- Aim -
Return each line in the items below that contains the string "HoleEndStyle", copying every such line in full.
-- begin Exercise materials --
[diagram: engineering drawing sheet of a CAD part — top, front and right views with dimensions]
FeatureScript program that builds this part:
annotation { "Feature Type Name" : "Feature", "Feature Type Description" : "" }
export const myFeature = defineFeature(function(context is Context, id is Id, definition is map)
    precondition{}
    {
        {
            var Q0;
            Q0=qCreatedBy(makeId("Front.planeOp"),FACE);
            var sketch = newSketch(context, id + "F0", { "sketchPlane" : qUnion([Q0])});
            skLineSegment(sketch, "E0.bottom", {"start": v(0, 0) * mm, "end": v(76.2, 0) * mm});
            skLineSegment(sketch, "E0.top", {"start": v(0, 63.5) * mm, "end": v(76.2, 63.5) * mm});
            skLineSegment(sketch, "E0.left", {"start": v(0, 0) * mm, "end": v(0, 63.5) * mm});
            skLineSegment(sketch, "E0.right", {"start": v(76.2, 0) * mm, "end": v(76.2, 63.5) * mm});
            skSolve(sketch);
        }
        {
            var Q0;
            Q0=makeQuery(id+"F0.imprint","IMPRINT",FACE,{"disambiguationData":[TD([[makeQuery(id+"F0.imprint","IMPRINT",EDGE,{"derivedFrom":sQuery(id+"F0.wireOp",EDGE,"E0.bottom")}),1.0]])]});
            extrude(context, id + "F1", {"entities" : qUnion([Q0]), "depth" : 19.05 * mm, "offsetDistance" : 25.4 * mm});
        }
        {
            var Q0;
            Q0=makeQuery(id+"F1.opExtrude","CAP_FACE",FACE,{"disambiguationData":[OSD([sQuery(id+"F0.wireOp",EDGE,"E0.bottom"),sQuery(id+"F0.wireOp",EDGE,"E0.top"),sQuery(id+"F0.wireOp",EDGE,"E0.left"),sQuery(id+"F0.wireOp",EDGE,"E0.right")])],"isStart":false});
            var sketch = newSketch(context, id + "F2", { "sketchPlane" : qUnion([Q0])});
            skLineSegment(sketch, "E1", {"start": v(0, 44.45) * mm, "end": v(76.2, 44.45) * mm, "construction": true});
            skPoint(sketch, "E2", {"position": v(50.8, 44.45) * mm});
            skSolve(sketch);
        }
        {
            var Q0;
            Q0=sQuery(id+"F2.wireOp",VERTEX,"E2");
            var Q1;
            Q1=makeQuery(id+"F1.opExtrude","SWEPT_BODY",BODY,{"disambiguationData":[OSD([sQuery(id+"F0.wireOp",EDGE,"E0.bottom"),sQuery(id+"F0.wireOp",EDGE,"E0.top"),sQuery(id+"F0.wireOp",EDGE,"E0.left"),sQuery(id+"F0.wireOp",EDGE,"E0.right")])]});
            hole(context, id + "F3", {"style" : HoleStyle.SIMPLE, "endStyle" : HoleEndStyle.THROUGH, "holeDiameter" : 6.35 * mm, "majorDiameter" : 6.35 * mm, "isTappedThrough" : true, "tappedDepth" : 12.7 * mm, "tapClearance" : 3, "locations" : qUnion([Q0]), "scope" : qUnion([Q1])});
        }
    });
-- end Exercise materials --
-- begin Exercise materials --
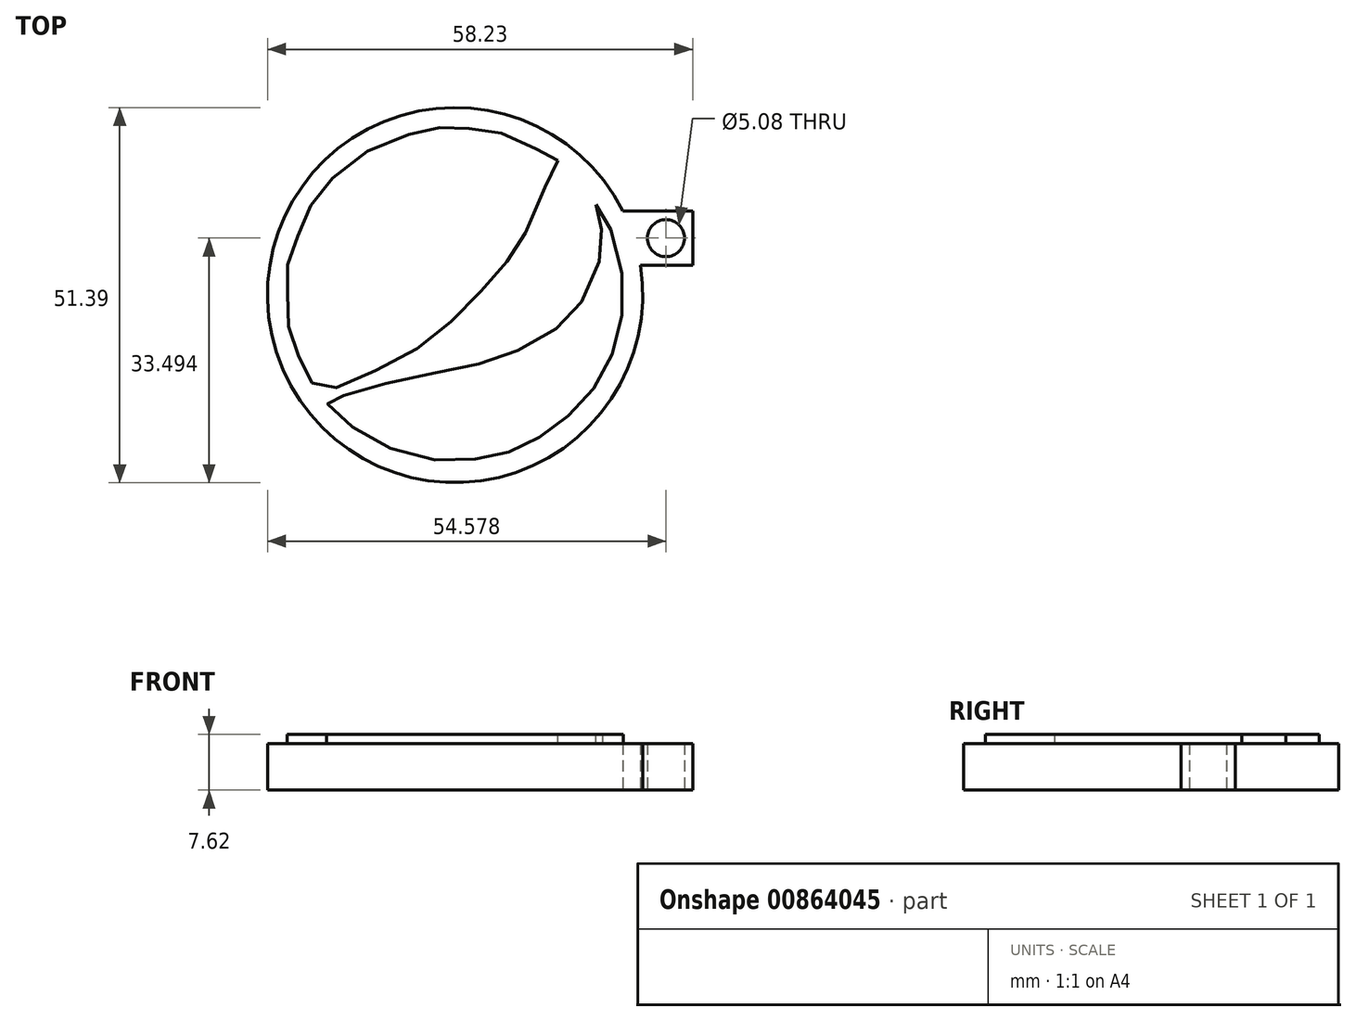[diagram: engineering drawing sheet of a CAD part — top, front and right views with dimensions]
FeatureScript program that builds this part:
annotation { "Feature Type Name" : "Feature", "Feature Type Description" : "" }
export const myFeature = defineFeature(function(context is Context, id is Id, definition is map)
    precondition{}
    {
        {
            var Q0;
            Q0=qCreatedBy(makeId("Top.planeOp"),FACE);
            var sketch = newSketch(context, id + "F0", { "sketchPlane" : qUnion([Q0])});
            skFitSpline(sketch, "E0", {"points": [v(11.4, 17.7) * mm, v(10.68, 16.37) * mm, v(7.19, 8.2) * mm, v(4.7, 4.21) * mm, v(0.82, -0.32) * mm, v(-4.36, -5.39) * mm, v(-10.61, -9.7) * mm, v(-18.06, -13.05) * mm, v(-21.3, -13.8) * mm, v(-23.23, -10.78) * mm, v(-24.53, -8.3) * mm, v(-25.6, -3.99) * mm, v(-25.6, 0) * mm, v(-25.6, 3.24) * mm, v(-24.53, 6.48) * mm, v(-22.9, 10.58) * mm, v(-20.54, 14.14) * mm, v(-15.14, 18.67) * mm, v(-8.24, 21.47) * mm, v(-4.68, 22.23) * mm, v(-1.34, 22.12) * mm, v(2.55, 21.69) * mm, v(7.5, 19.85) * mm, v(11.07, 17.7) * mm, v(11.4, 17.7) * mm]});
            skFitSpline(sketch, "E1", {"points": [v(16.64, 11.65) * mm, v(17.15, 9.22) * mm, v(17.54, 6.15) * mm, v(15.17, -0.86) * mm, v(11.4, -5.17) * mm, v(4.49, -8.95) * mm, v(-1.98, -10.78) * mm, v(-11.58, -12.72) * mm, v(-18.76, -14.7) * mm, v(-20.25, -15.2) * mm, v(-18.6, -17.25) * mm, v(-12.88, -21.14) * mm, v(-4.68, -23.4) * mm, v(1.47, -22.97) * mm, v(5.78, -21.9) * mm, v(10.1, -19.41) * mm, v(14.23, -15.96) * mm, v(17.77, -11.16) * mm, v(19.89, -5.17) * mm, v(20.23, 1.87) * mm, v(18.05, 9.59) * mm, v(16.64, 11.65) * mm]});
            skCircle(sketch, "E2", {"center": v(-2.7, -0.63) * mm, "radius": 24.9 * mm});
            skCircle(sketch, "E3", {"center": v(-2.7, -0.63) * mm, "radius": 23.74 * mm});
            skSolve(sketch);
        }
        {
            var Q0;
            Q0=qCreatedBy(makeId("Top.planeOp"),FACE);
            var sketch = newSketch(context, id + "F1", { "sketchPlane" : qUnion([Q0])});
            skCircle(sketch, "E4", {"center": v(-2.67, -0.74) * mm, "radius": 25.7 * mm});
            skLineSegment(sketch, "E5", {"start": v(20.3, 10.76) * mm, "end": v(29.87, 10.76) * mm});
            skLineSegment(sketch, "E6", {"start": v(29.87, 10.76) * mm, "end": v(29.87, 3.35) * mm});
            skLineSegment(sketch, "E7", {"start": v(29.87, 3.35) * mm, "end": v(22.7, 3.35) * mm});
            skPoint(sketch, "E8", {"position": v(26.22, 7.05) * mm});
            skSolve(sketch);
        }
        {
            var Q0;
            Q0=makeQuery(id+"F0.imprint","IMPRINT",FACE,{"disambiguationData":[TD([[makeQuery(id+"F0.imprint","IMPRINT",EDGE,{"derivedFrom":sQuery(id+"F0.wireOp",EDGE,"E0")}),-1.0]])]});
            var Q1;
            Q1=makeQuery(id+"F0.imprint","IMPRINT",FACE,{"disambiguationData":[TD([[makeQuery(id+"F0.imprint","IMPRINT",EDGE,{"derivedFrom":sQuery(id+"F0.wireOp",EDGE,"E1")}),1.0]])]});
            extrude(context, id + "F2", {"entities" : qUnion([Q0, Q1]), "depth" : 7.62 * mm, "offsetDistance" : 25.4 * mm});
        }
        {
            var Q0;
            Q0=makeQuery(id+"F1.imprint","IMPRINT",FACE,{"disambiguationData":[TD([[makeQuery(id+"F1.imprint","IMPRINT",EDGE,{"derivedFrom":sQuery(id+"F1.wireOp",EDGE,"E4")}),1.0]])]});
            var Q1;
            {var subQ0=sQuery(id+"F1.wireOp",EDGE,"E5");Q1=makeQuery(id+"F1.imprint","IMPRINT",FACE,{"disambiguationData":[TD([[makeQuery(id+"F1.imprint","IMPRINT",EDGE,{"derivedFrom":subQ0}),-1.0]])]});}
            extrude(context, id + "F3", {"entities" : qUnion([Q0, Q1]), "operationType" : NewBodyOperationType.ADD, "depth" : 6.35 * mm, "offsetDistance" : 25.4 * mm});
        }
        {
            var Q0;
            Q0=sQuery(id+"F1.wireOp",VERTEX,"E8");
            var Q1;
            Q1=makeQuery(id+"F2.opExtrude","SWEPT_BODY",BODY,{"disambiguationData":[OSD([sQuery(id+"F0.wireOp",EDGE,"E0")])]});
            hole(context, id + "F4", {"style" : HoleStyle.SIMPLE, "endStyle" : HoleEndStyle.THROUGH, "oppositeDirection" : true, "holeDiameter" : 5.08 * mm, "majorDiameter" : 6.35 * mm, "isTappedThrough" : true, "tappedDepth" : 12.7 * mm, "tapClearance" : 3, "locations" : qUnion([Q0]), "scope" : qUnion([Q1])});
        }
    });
-- end Exercise materials --
-- begin Exercise materials --
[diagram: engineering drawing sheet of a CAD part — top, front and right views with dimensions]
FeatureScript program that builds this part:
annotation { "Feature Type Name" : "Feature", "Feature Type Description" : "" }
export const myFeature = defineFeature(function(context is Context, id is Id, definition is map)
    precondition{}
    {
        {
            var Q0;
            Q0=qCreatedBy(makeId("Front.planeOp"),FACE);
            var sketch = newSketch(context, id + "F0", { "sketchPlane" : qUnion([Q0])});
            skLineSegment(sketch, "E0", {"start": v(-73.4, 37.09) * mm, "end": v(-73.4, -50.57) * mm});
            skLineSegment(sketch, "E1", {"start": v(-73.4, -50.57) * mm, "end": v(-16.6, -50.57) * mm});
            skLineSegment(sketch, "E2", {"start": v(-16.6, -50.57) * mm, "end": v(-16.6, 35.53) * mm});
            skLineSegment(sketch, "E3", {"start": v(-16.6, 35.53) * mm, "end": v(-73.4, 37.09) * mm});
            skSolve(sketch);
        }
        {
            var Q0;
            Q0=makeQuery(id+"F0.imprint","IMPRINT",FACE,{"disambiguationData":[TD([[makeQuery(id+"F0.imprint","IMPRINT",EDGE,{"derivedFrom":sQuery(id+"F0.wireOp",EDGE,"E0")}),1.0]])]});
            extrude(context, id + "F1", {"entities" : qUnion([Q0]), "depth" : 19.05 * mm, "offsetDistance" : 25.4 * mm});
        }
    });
-- end Exercise materials --
- Response to this exercise -
            hole(context, id + "F3", {"style" : HoleStyle.SIMPLE, "endStyle" : HoleEndStyle.THROUGH, "holeDiameter" : 6.35 * mm, "majorDiameter" : 6.35 * mm, "isTappedThrough" : true, "tappedDepth" : 12.7 * mm, "tapClearance" : 3, "locations" : qUnion([Q0]), "scope" : qUnion([Q1])});
            hole(context, id + "F4", {"style" : HoleStyle.SIMPLE, "endStyle" : HoleEndStyle.THROUGH, "oppositeDirection" : true, "holeDiameter" : 5.08 * mm, "majorDiameter" : 6.35 * mm, "isTappedThrough" : true, "tappedDepth" : 12.7 * mm, "tapClearance" : 3, "locations" : qUnion([Q0]), "scope" : qUnion([Q1])});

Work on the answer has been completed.